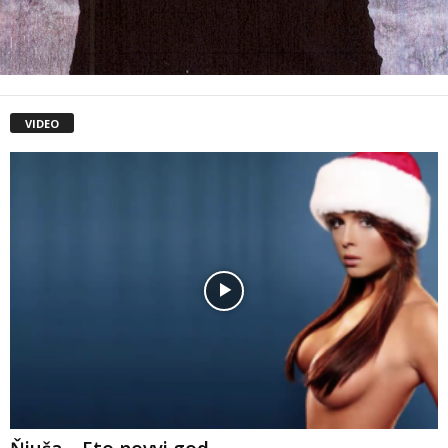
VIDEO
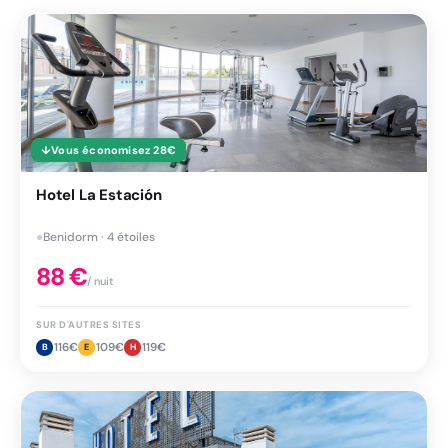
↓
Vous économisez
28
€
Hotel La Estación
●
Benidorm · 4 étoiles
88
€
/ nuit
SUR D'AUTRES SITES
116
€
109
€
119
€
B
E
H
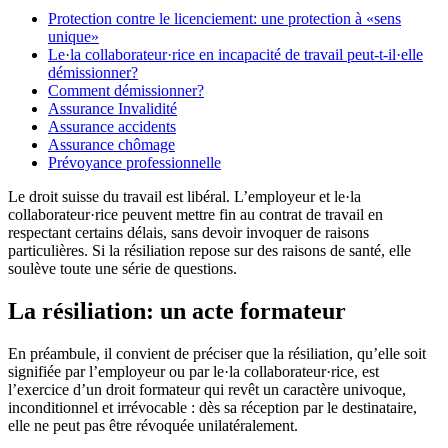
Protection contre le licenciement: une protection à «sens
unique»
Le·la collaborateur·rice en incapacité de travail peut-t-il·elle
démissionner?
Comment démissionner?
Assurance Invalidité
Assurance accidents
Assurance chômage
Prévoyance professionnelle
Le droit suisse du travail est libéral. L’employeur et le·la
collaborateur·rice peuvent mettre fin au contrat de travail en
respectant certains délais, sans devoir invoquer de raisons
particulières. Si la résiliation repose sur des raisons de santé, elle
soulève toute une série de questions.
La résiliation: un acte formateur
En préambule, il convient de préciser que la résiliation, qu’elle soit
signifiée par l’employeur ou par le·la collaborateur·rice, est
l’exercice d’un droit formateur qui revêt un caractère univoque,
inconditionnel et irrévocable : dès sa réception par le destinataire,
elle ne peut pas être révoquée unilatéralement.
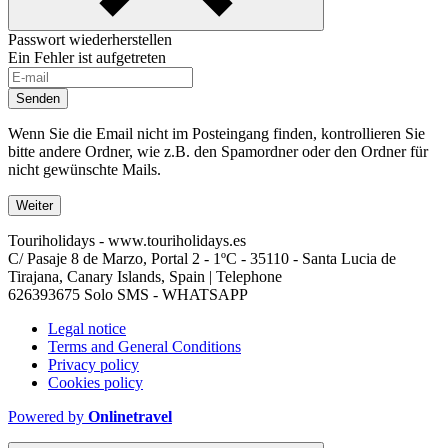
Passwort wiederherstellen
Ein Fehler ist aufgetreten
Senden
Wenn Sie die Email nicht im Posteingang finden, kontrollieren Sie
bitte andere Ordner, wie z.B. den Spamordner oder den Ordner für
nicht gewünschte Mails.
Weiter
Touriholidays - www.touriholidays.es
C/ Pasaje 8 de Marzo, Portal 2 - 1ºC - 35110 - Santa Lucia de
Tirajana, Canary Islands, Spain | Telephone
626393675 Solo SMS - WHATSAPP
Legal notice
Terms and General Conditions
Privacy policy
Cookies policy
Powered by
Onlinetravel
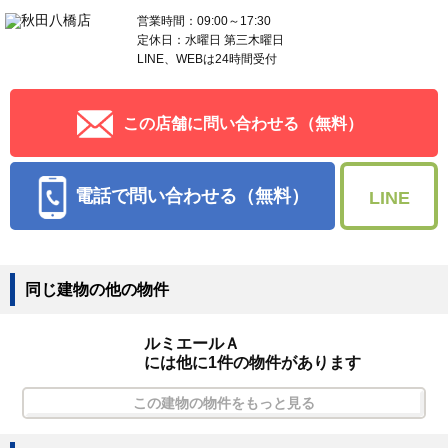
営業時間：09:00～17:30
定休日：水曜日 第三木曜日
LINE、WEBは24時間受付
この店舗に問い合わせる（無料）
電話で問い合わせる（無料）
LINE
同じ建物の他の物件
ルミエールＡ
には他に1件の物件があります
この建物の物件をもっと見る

## Assignment:
Copy out every line of text in the listing above word for word, and leave the pictures out of your answer.

## Answer area:
VIDEO
↓
Vous économisez
28
€
Hotel La Estación
●
Benidorm · 4 étoiles
88
€
/ nuit
SUR D'AUTRES SITES
116
€
109
€
119
€
B
E
H
Protection contre le licenciement: une protection à «sens
unique»
Le·la collaborateur·rice en incapacité de travail peut-t-il·elle
démissionner?
Comment démissionner?
Assurance Invalidité
Assurance accidents
Assurance chômage
Prévoyance professionnelle
Le droit suisse du travail est libéral. L’employeur et le·la
collaborateur·rice peuvent mettre fin au contrat de travail en
respectant certains délais, sans devoir invoquer de raisons
particulières. Si la résiliation repose sur des raisons de santé, elle
soulève toute une série de questions.
La résiliation: un acte formateur
En préambule, il convient de préciser que la résiliation, qu’elle soit
signifiée par l’employeur ou par le·la collaborateur·rice, est
l’exercice d’un droit formateur qui revêt un caractère univoque,
inconditionnel et irrévocable : dès sa réception par le destinataire,
elle ne peut pas être révoquée unilatéralement.
Passwort wiederherstellen
Ein Fehler ist aufgetreten
Senden
Wenn Sie die Email nicht im Posteingang finden, kontrollieren Sie
bitte andere Ordner, wie z.B. den Spamordner oder den Ordner für
nicht gewünschte Mails.
Weiter
Touriholidays - www.touriholidays.es
C/ Pasaje 8 de Marzo, Portal 2 - 1ºC - 35110 - Santa Lucia de
Tirajana, Canary Islands, Spain | Telephone
626393675 Solo SMS - WHATSAPP
Legal notice
Terms and General Conditions
Privacy policy
Cookies policy
Powered by
Onlinetravel
営業時間：09:00～17:30
定休日：水曜日 第三木曜日
LINE、WEBは24時間受付
この店舗に問い合わせる（無料）
電話で問い合わせる（無料）
LINE
同じ建物の他の物件
ルミエールＡ
には他に1件の物件があります
この建物の物件をもっと見る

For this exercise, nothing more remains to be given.